Chen , Hsinchun University of Arizona $166,666 - 12 mos.
DLI Phase 2: High-Performance Digital Library Classification Systems: From Information Retrieval to Knowledge Management
This is the first year funding of a three year continuing award. The proposed research aims to develop an architecture and the associated techniques needed to automatically generate classification systems from large domain-specific textual collections and to unify them with manually created classification systems to assist in effective digital library retrieval and analysis. Both algorithmic developments and user evaluation in several sample domains will be conducted in this project. Scalable automatic clustering methods including Ward's clustering, multi-dimensional scaling, latent semantic indexing, and self-organizing map will be developed and compared. Most of these algorithms, which are computationally intensive, will be optimized based on the sparsity of common keywords in textual document representations. Using parallel, high-performance platforms as a time machine for simulation, we plan to parallellize and benchmark the above clustering algorithms for large-scale collections (on the order of millions of documents) in several domains. Results of these automatic classification systems will be represented using several novel hierarchical display methods.
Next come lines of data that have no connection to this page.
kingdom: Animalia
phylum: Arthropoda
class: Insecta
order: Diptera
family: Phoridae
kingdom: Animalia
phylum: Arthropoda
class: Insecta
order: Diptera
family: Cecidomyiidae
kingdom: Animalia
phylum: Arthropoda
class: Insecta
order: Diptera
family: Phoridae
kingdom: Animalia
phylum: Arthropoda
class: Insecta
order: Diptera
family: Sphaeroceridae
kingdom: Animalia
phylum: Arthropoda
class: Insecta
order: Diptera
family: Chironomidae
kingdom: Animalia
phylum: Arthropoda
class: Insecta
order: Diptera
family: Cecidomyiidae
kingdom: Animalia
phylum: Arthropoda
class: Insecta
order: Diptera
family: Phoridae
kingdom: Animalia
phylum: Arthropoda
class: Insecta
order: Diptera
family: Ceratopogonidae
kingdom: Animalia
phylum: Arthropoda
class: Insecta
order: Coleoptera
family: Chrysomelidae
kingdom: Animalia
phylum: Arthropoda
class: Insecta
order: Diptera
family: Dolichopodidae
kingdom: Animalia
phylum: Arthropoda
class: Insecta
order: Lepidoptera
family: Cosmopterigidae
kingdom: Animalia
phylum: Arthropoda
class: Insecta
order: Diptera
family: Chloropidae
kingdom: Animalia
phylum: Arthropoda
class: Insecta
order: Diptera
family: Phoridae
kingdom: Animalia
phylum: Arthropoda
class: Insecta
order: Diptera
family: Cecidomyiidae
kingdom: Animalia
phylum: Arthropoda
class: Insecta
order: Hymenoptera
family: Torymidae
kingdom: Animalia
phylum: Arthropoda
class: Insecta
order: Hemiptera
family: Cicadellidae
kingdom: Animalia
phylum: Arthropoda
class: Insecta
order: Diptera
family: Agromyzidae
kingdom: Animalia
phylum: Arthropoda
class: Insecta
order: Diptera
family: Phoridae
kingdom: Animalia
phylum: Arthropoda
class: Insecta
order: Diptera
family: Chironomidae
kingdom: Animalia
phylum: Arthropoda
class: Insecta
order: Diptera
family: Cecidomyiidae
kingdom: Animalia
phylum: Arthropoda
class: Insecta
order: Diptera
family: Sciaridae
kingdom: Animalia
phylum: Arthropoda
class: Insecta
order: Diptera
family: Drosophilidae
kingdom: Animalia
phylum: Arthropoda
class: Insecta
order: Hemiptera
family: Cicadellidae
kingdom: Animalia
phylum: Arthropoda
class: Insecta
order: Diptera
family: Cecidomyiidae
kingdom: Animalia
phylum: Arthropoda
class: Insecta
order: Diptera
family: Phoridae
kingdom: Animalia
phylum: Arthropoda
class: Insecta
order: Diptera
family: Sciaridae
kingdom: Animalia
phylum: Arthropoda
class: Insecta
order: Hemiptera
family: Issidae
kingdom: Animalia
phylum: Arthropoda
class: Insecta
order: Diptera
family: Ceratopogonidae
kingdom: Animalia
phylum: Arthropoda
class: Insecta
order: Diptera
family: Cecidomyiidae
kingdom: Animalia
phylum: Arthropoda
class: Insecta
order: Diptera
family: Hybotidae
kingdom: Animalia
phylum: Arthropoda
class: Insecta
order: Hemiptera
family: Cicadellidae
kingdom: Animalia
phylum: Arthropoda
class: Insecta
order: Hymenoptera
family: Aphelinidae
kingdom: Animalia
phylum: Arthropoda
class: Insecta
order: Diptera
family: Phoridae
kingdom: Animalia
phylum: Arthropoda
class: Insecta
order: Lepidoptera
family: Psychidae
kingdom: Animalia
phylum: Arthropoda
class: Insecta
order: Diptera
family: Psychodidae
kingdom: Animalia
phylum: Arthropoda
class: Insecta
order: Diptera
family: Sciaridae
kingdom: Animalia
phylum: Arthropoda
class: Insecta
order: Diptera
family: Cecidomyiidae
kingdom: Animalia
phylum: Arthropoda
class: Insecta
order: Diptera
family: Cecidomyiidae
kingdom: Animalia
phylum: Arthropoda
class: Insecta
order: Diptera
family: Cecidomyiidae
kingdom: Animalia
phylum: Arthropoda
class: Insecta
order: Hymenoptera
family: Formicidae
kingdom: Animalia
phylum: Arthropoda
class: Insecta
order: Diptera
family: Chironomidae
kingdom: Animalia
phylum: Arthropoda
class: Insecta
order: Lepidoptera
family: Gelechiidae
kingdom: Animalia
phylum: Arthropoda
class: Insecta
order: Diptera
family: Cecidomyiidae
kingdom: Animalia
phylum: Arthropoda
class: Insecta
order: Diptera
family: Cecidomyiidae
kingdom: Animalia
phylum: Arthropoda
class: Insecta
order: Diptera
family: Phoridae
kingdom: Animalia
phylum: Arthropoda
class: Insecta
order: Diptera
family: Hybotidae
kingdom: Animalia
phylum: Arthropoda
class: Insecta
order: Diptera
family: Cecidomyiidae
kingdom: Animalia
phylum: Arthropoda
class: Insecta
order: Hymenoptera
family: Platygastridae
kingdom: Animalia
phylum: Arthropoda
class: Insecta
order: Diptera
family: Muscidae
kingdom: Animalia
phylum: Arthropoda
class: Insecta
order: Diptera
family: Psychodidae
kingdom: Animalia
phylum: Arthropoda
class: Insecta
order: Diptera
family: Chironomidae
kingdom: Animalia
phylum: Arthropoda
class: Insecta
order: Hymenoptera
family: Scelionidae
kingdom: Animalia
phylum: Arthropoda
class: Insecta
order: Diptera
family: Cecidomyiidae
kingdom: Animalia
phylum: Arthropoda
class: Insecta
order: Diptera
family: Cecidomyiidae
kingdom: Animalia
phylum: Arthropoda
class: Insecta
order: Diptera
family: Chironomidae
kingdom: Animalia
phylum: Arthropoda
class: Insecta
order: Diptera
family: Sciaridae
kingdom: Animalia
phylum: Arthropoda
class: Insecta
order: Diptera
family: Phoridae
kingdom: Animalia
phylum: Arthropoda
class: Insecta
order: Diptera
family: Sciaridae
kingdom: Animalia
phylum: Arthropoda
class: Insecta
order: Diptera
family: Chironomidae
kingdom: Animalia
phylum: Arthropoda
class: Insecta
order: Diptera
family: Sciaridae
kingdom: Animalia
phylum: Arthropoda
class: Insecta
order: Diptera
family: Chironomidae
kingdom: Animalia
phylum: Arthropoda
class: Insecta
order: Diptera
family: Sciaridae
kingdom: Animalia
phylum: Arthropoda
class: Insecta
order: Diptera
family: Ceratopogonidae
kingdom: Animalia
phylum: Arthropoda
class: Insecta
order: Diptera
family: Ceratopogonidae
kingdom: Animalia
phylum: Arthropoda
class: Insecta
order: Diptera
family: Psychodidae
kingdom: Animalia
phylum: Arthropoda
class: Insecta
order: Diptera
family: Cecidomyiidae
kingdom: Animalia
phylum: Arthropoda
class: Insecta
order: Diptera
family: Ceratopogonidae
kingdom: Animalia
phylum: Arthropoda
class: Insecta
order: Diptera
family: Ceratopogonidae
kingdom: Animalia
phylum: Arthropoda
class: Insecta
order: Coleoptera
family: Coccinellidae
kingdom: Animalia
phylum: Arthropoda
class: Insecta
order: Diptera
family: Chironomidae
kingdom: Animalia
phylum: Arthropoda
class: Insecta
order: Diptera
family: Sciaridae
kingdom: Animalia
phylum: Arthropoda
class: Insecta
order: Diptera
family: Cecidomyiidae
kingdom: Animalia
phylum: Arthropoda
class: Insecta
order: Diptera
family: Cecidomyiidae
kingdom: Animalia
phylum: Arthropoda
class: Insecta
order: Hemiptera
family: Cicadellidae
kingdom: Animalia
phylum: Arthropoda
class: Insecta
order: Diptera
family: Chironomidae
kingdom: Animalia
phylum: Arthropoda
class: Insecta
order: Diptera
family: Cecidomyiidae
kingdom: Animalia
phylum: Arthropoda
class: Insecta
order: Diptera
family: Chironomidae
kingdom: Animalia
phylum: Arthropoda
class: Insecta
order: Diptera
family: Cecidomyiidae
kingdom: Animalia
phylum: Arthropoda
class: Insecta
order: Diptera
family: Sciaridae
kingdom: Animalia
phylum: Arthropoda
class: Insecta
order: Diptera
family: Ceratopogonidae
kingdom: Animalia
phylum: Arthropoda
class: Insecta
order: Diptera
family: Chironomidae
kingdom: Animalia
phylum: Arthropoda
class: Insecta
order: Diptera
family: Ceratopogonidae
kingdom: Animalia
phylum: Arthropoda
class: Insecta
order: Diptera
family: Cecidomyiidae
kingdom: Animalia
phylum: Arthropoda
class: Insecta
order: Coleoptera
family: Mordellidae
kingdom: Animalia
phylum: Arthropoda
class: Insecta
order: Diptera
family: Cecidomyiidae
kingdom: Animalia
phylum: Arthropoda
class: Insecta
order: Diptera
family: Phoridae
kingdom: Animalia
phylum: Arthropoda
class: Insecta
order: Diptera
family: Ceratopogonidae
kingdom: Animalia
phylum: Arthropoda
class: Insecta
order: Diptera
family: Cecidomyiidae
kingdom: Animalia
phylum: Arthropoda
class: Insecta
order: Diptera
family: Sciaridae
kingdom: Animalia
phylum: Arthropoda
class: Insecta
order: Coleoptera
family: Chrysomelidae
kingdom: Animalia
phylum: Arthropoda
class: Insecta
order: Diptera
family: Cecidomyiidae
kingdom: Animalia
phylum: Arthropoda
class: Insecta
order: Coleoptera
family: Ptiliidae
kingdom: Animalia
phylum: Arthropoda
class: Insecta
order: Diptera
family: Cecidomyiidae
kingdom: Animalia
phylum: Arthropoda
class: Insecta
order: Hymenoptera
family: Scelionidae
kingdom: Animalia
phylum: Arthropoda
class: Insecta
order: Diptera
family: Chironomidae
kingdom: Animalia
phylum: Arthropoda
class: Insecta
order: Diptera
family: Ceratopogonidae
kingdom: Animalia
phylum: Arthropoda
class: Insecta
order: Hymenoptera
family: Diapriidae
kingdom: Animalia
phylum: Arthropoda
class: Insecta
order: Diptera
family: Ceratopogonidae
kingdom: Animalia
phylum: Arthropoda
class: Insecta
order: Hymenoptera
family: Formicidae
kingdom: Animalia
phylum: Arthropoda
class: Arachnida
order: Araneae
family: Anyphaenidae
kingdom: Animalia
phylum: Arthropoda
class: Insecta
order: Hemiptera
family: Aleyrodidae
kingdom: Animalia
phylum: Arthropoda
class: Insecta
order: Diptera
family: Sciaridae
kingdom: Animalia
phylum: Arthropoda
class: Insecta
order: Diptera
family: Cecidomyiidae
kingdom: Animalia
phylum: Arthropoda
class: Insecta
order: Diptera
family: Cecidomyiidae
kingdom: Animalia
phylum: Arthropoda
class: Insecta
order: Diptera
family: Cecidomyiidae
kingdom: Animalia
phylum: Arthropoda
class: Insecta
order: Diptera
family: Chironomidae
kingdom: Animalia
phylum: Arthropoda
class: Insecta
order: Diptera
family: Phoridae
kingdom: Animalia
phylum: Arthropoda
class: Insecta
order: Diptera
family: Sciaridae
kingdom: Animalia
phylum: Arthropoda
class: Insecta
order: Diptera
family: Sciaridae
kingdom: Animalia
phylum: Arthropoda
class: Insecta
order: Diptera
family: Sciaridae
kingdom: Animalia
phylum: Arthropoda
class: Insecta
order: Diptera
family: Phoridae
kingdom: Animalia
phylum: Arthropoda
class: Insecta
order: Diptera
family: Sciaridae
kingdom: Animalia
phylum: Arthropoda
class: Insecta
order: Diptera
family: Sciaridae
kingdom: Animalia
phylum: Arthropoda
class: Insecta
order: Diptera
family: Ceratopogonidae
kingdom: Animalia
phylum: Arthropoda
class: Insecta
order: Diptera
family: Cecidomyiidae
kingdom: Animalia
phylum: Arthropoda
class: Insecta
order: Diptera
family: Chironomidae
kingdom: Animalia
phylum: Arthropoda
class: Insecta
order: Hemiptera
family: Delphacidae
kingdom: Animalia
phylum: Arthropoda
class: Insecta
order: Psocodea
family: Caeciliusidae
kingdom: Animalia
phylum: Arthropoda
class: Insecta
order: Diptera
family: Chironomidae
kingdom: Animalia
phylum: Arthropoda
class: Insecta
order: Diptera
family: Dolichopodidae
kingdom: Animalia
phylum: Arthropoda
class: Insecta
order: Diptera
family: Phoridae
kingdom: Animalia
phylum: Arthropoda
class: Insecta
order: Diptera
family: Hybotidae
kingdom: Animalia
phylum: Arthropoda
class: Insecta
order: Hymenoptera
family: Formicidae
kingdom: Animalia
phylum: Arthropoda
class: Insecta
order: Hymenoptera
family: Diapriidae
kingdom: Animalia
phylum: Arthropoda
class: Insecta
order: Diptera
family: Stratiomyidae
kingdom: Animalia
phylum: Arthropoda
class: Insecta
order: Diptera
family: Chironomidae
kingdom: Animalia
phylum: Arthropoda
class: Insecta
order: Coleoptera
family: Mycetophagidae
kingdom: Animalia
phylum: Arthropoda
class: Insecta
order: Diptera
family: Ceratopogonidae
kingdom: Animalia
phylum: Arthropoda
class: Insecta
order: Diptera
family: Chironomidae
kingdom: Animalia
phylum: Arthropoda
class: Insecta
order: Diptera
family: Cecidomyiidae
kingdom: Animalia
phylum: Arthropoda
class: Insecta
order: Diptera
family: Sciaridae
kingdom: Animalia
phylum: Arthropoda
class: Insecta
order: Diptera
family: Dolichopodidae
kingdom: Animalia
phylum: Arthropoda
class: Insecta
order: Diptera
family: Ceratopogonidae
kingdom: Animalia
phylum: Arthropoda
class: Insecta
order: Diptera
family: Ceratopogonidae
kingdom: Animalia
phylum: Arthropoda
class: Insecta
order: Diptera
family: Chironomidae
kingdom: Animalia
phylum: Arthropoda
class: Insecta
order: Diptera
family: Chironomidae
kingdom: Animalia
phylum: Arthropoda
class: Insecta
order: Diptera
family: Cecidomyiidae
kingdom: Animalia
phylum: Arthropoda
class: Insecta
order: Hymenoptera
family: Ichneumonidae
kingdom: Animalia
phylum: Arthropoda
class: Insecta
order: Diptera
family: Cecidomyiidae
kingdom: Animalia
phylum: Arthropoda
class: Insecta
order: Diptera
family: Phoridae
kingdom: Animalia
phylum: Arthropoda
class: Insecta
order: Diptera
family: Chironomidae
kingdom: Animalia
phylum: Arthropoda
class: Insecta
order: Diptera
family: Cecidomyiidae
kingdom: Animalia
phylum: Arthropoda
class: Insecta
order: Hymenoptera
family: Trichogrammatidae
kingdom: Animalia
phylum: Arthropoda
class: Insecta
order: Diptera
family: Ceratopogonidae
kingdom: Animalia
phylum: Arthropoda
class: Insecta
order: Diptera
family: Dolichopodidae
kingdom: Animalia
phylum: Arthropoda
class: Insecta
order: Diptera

The testbed of research will include three application domains that consist of both large-scale collections and existing classification systems: (1) medicine: CancerLit (700,000 cancer abstracts) and the NLM's UMLS (500,000 medical concepts), (2) geoscience: GeoRef and Petroleum Abstracts (800,000 abstracts) and Georef thesaurus (26,000 geoscience terms), and (3) Web application: a WWW collection (1.5M web pages) and the Yahoo! classification (20,000 categories). Medical subjects, geo scientists, and WWW search engine users will be used in the evaluation plan.